Harajuku m’a tuer

Ma cornée rétinienne est saturée. Cette surcharge d’informations provoque une centaine d’explosions nucléaires successives dans mon cerveau. Je suis à Harajuku, le quartier de la mode tokyoïte, et je viens de prendre une grosse claque visuelle.Je m’explique. Comme vous le savez certainement déjà, Tokyo est avec Paris, Milan et New York une des capitales de la mode. On y trouve donc pas mal de jeunes gens habillés de façon ultra-branchée, et quand je dis ultra-branchée, c’est parce qu’on a vraiment l’impression qu’on les a branchés sur une prise électrique.
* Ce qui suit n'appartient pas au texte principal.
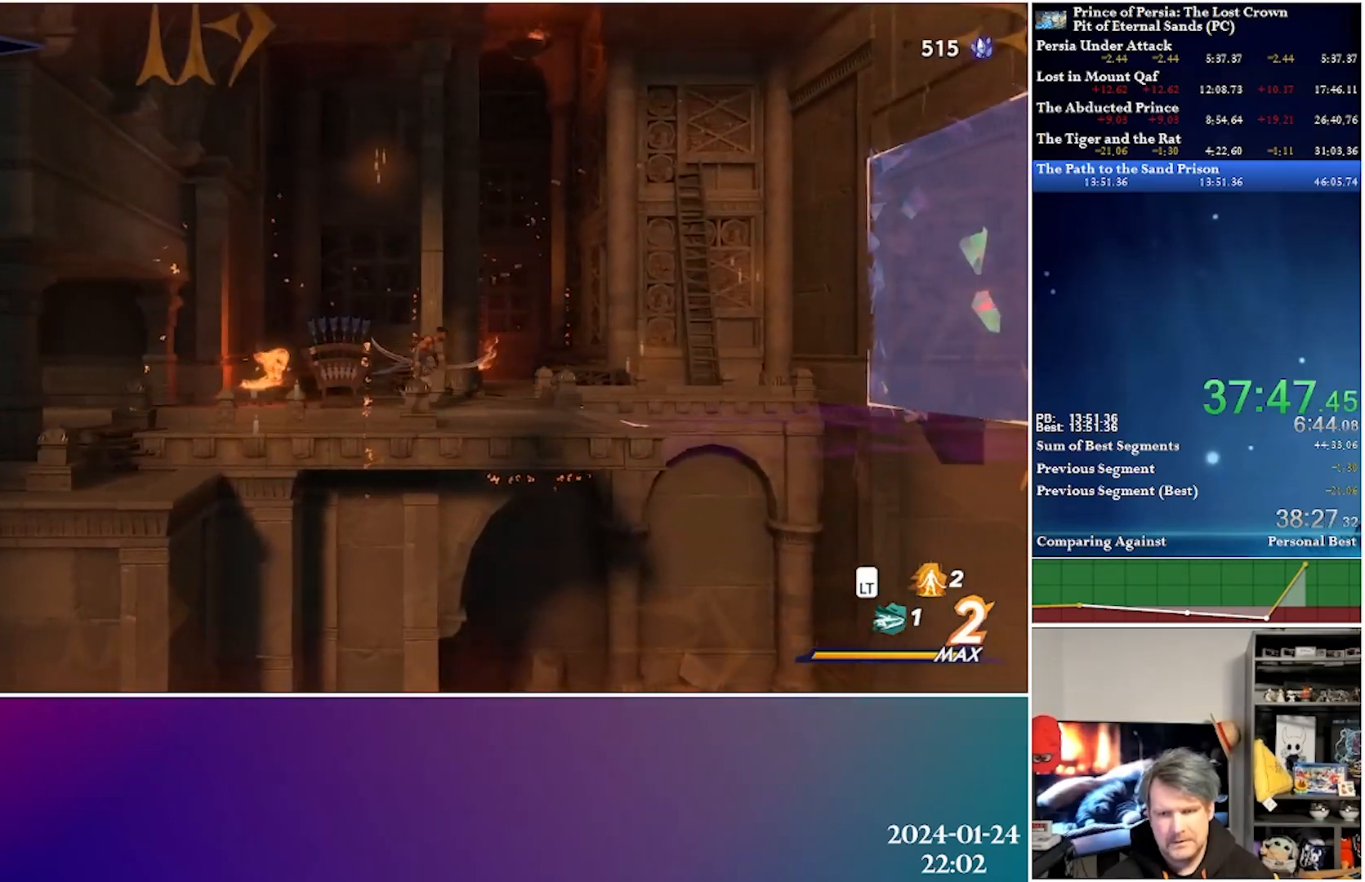
{"buttons": [], "left_stick": "center", "right_stick": "center", "events": [[250, "DPAD_RIGHT", "up"]]}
Suffit de regarder la coupe de cheveux de l’étudiant japonais moyen pour comprendre.
Jusque là, je trouvais que mis à part le fait que la mode locale paraîtrait bien étrange à de nombreux français, c’était pas si révolutionnaire que ça, finalement. En tous cas cela ne m’étonnerait guère de voir débarquer le même style de vêtements chez nous d’ici cinq ans. La mode japonaise n’étant qu’une mode comme les autres, avec ses codes , ses formes, et ses couleurs.Je me plantais sur toute la ligne. Jamais une boutique française ne proposera ce que j’ai vu. Il y a ici une gargantuesque variété de vêtements.
Là où la mode française propose différents styles (genre « sortie en boîte », « casual », « sportif », « classieux »…), la mode japonaise dispose d’un spectre de styles, une sorte de tout englobant tous les styles à la fois.
Je ne saurais décrire tel ou tel style vestimentaire local, car il y a un nombre de nuances hallucinant qui brouille les frontières entre les styles. Il est en fait quasi-impossible de décrire des catégories d’habillage.

Autre élément incontournable : le choix des couleurs. On parle toujours de saison « orange », « bleue », etc quand on montre ce qui est à la mode de chez nous ou pas. Ici, on trouve dans le même magasin une veste de costard bleue flashy, une ceinture tête de mort et un jean rose (oui les nippons aiment le rose, ce sera le sujet d’un autre post), à côté d’une tenue mono ou bichrome tout ce qu’il y a de plus classique.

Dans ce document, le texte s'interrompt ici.